On Friday the Dow Jones industrial average dropped 73.11 points, to close at 12,369.38. It fell 3.5 percent for the week. The Dow has now declined on 12 of the last 13 trading days.

Nine of the 10 industry groups in the Standard & Poor's 500 index fell. Financials dropped the most, 1.1 percent.

First, Facebook.

Trading for the year's most eagerly awaited initial public offering was delayed about 30 minutes because of a glitch at Nasdaq. Nasdaq said the problem was with sending messages about whether trades had been executed. It was almost two-and-a-half hours before it said its trade messages were working normally.

The glitch sent shares of Nasdaq OMX Group Inc., parent company of the Nasdaq market, down 4.4 percent.

Facebook shares were priced at $38 and initially traded as high as $45. They closed at $38.23.

Europe was the bigger worry for investors. The Fitch ratings agency dropped Greece to the lowest possible grade for a country not in default Thursday. Fitch said Greece's departure from the euro "would be probable" if elections next month do not reverse political trends in Greece, which have brought in politicians opposed to the terms of Europe's bailout.

Also, ratings agency Moody's downgraded 16 Spanish banks late Thursday, three days after downgrading Italy's, noting they are vulnerable to huge losses on government debt.

Representatives of the G-8 are meeting this weekend at Camp David, looking for assurances that leaders in Europe can contain damage if Greece leaves the euro.

"Despite all the attention on the Facebook IPO, I think there's still lots of underlying uncertainty surrounding this European debt situation," said Scott Wren, senior equity strategist for Wells Fargo Advisors in St. Louis. "This Greek situation isn't good. I think it's going to get worse before it gets better. Probably the same with Spain."

Borrowing costs for Italy rose slightly to 5.76 percent on Friday. The yield on Spain's 10-year bond fell slightly to 6.2 percent, a level that's still very high by historic standards.

European shares edged lower, following several days of big losses. Britain's FTSE 100 fell 0.1 percent, Germany's DAX lost 0.6 percent and France's CAC-40 fell 0.1 percent.

"The serious investors remain very concerned about the developments in Europe," said Jim Russell, regional investment director for US Bank Wealth Management in Cincinnati. "We think Facebook is a little bit of a sideshow. Great company.

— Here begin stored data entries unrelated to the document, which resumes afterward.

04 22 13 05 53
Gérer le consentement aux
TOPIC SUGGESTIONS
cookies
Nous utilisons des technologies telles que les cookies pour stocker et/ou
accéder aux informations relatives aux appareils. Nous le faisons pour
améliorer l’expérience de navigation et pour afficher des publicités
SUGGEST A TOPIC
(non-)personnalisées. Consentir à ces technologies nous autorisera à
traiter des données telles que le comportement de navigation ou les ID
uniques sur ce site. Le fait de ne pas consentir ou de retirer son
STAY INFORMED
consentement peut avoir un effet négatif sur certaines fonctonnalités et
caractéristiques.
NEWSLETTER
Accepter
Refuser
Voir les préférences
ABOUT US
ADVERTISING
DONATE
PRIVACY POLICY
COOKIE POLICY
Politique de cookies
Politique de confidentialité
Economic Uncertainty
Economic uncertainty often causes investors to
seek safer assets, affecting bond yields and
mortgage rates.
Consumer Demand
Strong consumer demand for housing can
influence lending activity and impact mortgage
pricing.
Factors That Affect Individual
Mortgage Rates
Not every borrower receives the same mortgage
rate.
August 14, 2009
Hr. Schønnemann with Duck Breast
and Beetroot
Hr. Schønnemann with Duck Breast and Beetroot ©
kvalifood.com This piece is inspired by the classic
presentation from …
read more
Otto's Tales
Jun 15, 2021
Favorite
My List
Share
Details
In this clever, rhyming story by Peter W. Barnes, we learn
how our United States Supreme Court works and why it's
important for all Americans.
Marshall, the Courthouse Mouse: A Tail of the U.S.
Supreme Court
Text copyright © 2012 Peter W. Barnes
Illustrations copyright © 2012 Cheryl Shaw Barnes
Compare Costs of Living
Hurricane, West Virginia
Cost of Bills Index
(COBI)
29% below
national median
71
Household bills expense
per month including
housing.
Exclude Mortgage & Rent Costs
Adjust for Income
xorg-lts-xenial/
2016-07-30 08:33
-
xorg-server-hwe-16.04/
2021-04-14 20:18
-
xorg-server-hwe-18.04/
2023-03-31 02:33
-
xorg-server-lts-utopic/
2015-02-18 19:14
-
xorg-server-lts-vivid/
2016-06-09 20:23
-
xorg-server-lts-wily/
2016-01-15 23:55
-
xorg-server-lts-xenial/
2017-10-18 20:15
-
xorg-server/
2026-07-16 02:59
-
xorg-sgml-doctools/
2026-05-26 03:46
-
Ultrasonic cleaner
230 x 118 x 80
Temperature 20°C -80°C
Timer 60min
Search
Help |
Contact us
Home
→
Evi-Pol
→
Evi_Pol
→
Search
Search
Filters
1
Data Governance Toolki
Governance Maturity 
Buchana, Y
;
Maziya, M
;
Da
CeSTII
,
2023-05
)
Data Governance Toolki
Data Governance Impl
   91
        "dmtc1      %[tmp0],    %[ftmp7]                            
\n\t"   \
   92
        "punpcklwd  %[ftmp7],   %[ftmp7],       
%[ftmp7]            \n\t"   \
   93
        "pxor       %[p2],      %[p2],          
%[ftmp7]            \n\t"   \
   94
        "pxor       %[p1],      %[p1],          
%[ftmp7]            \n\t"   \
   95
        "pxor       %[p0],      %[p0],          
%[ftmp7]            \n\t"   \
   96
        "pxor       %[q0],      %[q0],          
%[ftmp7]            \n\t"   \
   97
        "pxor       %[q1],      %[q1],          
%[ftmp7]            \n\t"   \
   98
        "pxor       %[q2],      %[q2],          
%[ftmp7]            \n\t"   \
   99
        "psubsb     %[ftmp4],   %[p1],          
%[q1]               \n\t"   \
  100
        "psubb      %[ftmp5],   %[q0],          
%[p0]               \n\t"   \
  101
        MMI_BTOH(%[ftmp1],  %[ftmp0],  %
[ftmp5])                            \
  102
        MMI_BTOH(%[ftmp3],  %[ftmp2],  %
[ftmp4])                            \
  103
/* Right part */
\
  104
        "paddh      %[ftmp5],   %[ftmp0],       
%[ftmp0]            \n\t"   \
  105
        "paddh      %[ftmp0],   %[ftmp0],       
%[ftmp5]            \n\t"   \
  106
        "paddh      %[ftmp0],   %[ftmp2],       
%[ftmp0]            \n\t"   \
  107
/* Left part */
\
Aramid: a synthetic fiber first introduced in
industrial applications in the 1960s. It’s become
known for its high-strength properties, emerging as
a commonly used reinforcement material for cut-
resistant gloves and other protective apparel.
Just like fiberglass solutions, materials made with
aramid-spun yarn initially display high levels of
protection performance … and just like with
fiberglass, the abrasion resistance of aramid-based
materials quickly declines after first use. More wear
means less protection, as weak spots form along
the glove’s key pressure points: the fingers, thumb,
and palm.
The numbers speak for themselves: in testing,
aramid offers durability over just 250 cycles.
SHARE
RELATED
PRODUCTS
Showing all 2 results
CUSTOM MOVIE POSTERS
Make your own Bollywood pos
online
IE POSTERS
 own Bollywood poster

But maybe one that's valued on the high side of most people's tastes."

The Standard & Poor's 500 index fell 9.64 points to close at 1,295.22. The Nasdaq composite index fell 34.90 points, or 1.2 percent, to close at 2,778.79.

Hewlett-Packard fell 2.7 percent — the biggest decline among the Dow's 30 stocks — after it said it might eliminate up to 30,000 jobs because of dwindling demand for personal computers.

Gap fell 2.3 percent even though it issued higher guidance for the year.

There were bright spots. Salesforce.com jumped 8.8 percent after the maker of web-based business software reported better-than-expected earnings and raised its guidance for the year. Foot Locker rose 8.3 percent after its quarterly profit jumped 36 percent, sprinting past Wall Street predictions and setting a company record for quarterly earnings.

Yahoo rose 3.7 percent after Dow Jones' tech website AllThingsD.com reported that the web portal is close to a deal to sell a large part of its stake in China's Alibaba Group. Many investors view the Alibaba stake as Yahoo's most valuable asset.

Oil prices fell $1.08 to $91.48. Along with stocks, oil has dropped rapidly in recent days because slowing economies use less of it.